The open source tools include Cobalt Strike (for command and control, aka C2), SharpHound (for reconnaissance), Impacket (for lateral movement), Donut (a shellcode loader). Cloudflared tunnel (also for C2 work), RealBlindingEDR (for killing endpoint detection and response solutions), and more.

A compromised unnamed telecom provider was also used.

Wisniewski described the attackers as “sophisticated and wily” and spoke of the “relentlessness” of their efforts.

Asked what CISOs and infosec leaders in Southeast Asia need to be doing, Wisniewski said, “the speed at which these groups are able to operate and how they are able to shift gears means you really need to have a 24 by 7 monitoring operation these days.

”You need to make sure you’re actively threat hunting for this type of activity and understand your network may be abused as part of a supply chain [attack].”

Among the intelligence being sought in this campaign, he said, are documents about the ongoing conflict in the South China Sea between China and Taiwan, the Philippines, Malaysia and Brunei. This dispute has also drawn the attention of the US.

New techniques

The researchers suspect one new technique discovered is using trial versions of Sophos EDR software to look as though attack or test servers were in Europe and the US.

Another tactic is installing Trend Micro’s Platinum Watch Dog, a utility that detects if a Trend Micro agent is running on a server, as part of an attack.

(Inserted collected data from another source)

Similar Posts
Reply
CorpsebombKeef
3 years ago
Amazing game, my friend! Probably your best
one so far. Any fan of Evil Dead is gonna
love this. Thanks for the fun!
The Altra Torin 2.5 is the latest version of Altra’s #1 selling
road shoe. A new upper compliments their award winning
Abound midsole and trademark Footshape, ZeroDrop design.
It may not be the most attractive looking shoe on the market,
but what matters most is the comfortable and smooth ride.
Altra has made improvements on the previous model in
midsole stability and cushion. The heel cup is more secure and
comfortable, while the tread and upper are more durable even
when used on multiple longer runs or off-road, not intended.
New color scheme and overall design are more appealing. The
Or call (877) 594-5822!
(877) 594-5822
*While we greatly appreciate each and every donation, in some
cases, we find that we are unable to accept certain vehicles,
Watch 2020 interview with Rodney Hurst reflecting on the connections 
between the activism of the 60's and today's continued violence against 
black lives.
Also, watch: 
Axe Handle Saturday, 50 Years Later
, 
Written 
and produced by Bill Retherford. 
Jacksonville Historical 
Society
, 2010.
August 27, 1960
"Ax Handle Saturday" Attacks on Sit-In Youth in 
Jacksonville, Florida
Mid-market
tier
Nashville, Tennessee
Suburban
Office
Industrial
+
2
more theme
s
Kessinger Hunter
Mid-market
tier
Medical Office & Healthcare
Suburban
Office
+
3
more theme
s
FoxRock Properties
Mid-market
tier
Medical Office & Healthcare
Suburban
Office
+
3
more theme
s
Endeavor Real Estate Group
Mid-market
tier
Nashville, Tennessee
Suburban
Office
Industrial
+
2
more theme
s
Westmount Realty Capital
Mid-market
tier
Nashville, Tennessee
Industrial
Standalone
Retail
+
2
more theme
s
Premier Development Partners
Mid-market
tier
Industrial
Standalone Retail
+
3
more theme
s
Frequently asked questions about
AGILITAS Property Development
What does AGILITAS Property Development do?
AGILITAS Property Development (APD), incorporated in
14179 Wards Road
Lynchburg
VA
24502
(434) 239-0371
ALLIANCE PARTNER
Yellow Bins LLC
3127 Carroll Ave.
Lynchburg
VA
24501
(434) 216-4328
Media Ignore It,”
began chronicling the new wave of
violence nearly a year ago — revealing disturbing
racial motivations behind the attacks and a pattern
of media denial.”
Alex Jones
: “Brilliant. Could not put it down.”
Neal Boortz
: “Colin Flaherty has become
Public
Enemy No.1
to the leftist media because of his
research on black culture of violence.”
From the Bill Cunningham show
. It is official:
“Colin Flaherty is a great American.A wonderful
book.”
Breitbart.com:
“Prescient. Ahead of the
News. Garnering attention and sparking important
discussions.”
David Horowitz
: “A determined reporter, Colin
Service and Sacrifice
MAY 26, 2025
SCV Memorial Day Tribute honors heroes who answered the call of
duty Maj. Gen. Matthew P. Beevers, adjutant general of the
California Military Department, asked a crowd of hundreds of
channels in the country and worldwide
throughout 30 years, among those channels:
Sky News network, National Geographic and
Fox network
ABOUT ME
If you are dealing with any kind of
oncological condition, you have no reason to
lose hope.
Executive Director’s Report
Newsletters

Other new tactics seen include the use the of one organization’s IT servers as a command and control replay point and a staging ground for attack tools, and the staging of malware on another organization’s compromised Microsoft Exchange server.

Another alarming finding: In one case, the threat actor was able to create a new user machine authentication key, suggesting the attackers attempted authentication of a remote desktop protocol session from a device outside the targeted organization’s IT environment.

As noted in Sophos’ first report on Crimson Palace, the threat actors rely heavily on DLL sideloading, using a malicious Windows dynamic link library with function names matching those used by legitimate, signed Windows executables, and placing them in a directory where they would be found and loaded by those executables.

Recent attacks

Among the more recent efforts:

  • in April, the attackers injected a new keylogger researchers dub TattleTale, which can collect data from Edge and Chrome browsers;
  • in June, the attackers installed the Cloudflared tunnel client after disabling telemetry on the computer so deployment of the tunnel wasn’t detected. It went unreported until incident response re-activated endpoint protection later that month.

Western countries have been warning for years of China’s cyber espionage threats. In May, US and UK officials issued cautions at a British security conference.

“Russia and Iran pose immediate threats, but China is the ‘epoch-defining’ challenge,” Reuters quoted Anne Keast-Butler, director of Britain’s Government Communications Headquarters (GCHQ) electronic spy agency, as saying.

And Harry Coker, US National Cyber Director, was quoted as telling the conference that Chinese military hackers were circumventing US defenses in cyberspace and targeting US interests at an “unprecedented scale.”

In another China-based attack, in February, the US Cybersecurity and Infrastructure Security Agency (CISA) issued a detailed report on a campaign by a group dubbed Volt Typhoon (also known by other researchers as UNC3236, Bronze Silhouette, and other nicknames) to infiltrate critical infrastructure in a number of countries. This campaign isn’t espionage, the report said, but an effort to plant malware in sensitive utilities for possible future network disruption.